I have been mulling over config files and their relationship to code for a while now and depending on the day and direction of the wind my opinions seem to change. More and mor
I have seen python programs where the config file is code. If you don't need to do anything special (conditionals, etc.) it doesn't look much different from other config styles. e.g. I could make a file config.py
with stuff like:
num_threads = 13
hostname = 'myhost'
and the only burden on the user, compared with (say) INI files, is that they need to put '' around strings. No doubt you could do the same thing in other interpreted languages. It gives you unlimited ability to complicate your config file if necessary, at the risk of possibly scaring your users.
Config files invariably inch their way to becoming ugly, illogical "full fledged programming languages". It takes art and skill to design good programming languages, and config languages turned programming language tend to be horrendous.
A good approach is to use a nicely designed language, say python or ruby, and use it to create a DSL for your configuration. That way your configuration language can remain simple on the surface but in actually be the full fledged programming language.
Every (sufficiently-long-lived) config file schema eventually becomes a programming language. Due to all the implications you describe, it is wise for the config-file designer to realize she is authoring a programming language and plan accordingly, lest she burden future users with bad legacy.
I have a different philosophy about config files. Data about how an application should be run is still data, and therefore belongs in a data store, not in code (a config file IMO is code). If end users need to be able to change the data, then the application should provide an interface to do so.
I only use config files to point at data stores.
Ok. You will have some users which want a really simple config, you should give it to them. At the same time, you will have constant requests of "Can you add this? How do I do in the config file?", I don't see why you can't support both groups.

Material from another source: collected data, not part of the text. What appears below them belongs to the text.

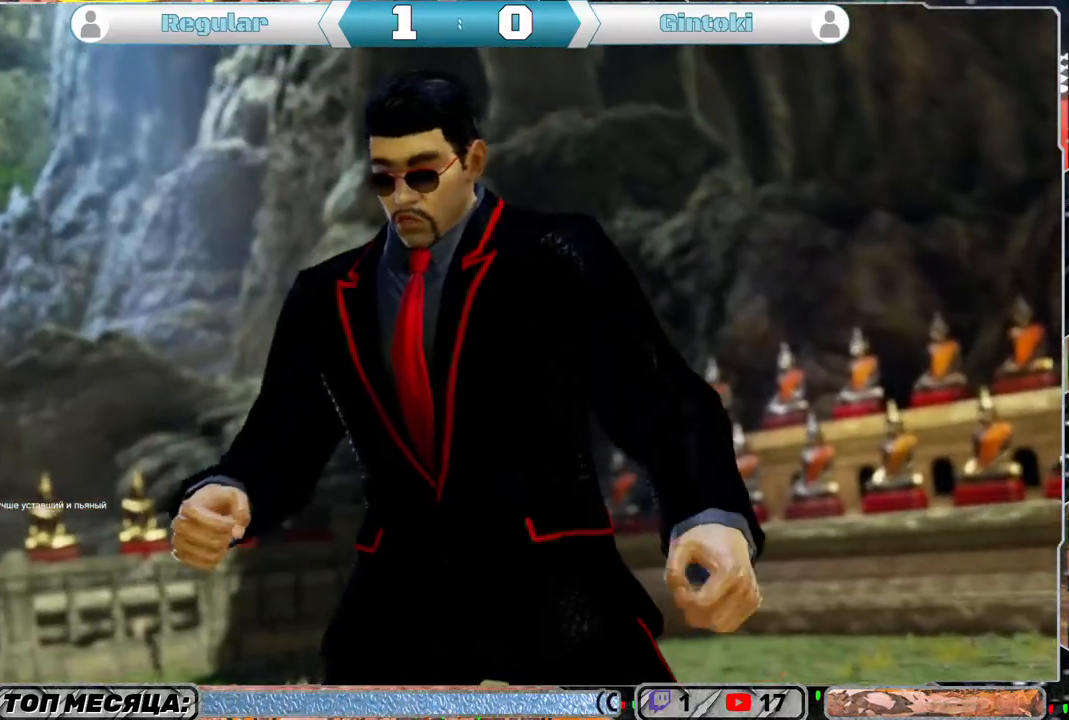
{"buttons": ["START"], "left_stick": "center", "right_stick": "center", "events": [[367, "START", "down"]]}
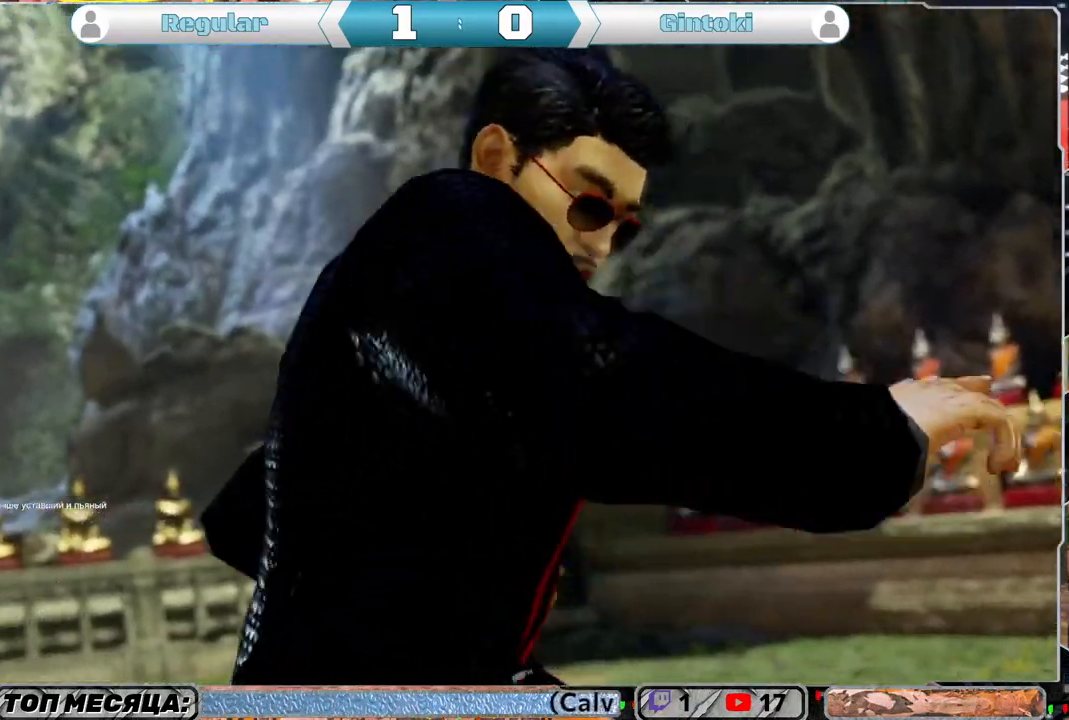
{"buttons": [], "left_stick": "center", "right_stick": "center", "events": [[67, "START", "up"]]}
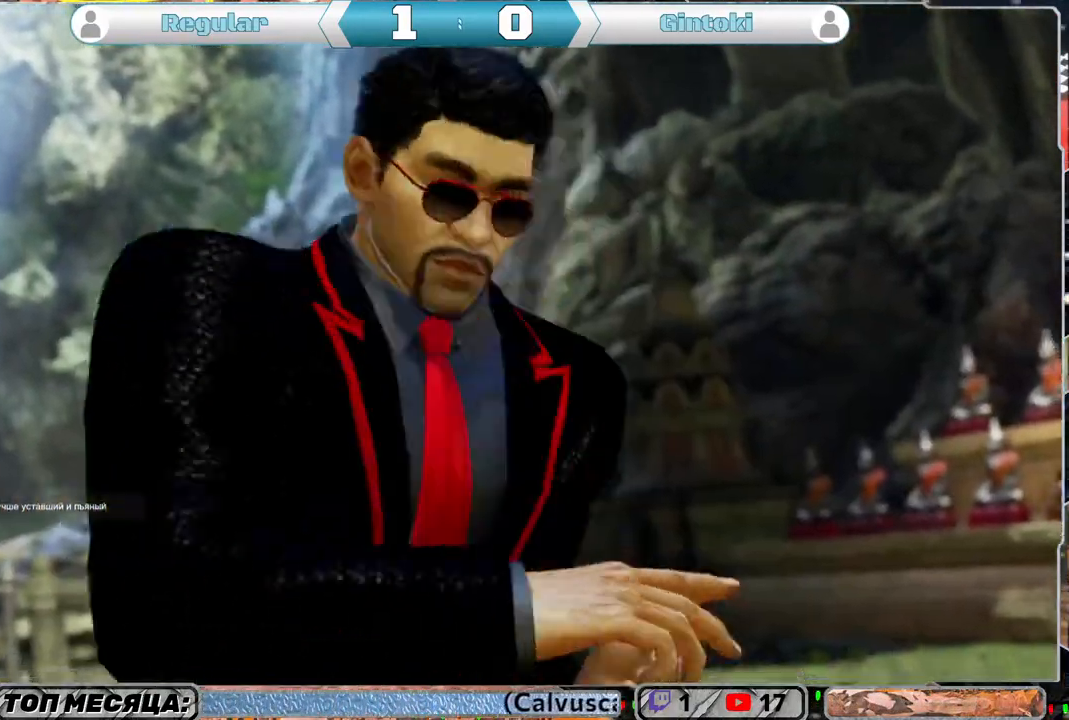
{"buttons": [], "left_stick": "center", "right_stick": "center", "events": []}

The project I am currently working on uses Lua for its configuration file. Lua is a scripting language, and it works quite well in this scenario. There is available an example of our default configuration.

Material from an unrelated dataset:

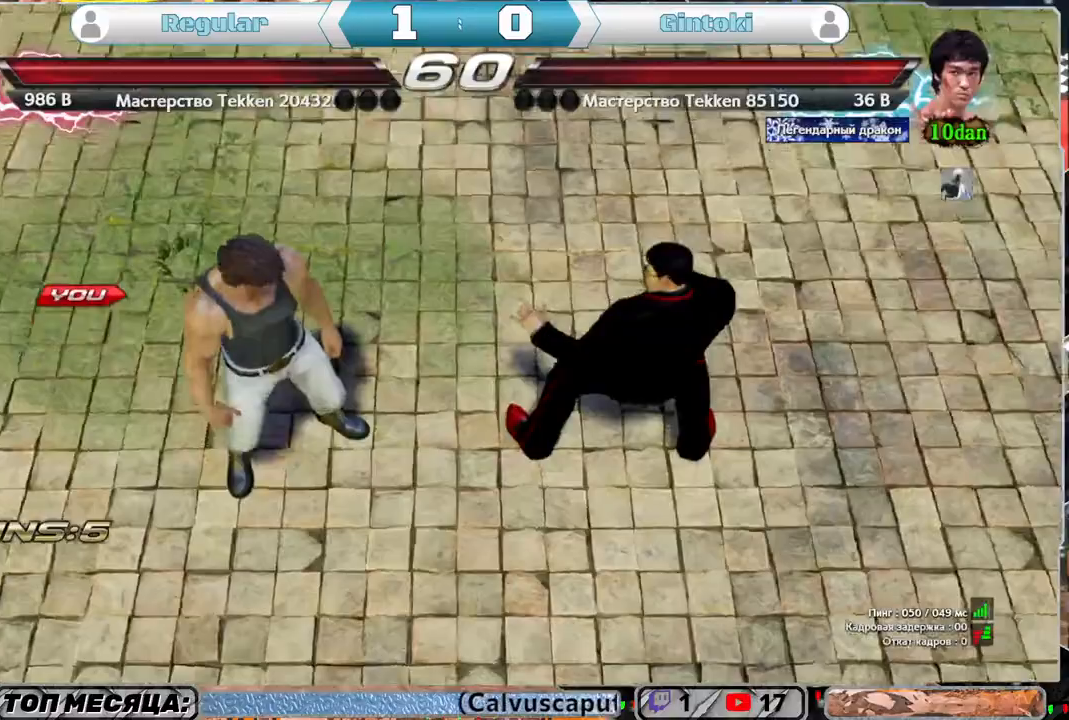
{"buttons": [], "left_stick": "center", "right_stick": "center", "events": []}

You'll note that it is mainly key=value statements, where value can be any of Lua's built-in types. The most complicated thing there are lists, and they aren't really complicated (it's just a matter of syntax).
Now I'm just waiting for someone to ask how to set their server's port to a random value every time they start it up...
Very interesting questions!
I tend to limit my config files to a very simple "key=value" format, because I fully agree with you that config files can very quickly become full-blown programs. For example, anyone who has ever tried to "configure" OpenSER knows the feeling you are talking about: it's not configuration, it's (painful) programming.
When you need your application to be very "configurable" in ways that you cannot imagine today, then what you really need is a plugins system. You need to develop your application in a way that someone else can code a new plugin and hook it into your application in the future.
So, to answer your questions:
What is the true purpose of a config file?
I would say, to allow the people who will install your application to be able to tweek some deployment-related parameters, such as host name, number of threads, names of the plugins you need, and the deployment-parameters for those plugins (check out FreeRadius's configuration for an example of this principle), etc.. Definitely not the place to express business logic.
Should an attempt be made to keep config files simple?
Definitely. As you suggested, "programming" in a config file is horrible. I believe it should be avoided.
Who should be responsible for making changes to them (developers, users, admins, etc.)?
In general, I would say admins, who deploy the application.
Should they be source controlled (see question 3)?
I usually don't source-control the configuration files themselves, but I do source-control a template configuration file, with all the parameters and their default values, and comments describing what they do. For example, if a configuration file is named database.conf
, I usually source-control a file named database.conf.template
. Now of course I am talking about what I do as a developer. As an admin, I may want to source-control the actual settings that I chose for each installation. For example, we manage a few hundred servers remotely, and we need to keep track of their configurations: we chose to do this with source-control.
Edit: Although I believe the above to be true for most applications, there are always exceptions, of course. Your application may allow its users to dynamically configure complex rules, for example. Most email clients allow the users to define rules for the management of their emails (for example, "all emails coming from 'john doe' and not having me in the To: field should be discarded"). Another example is an application that allows the user to define a new complex commercial offer. You may also think about applications like Cognos which allow their users to build complex database reports. The email client will probably offer the user a simple interface to define the rules, and this will generate a complex configuration file (or even perhaps a bit of code). On the other hand, the user-defined configuration for the commercial offers might be saved in a database, in a structured way (neither a simple key=value structure nor a portion of code). And some other applications might even allow the user to code in python or VB, or some other automation-capable language. In other words... your mileage may vary.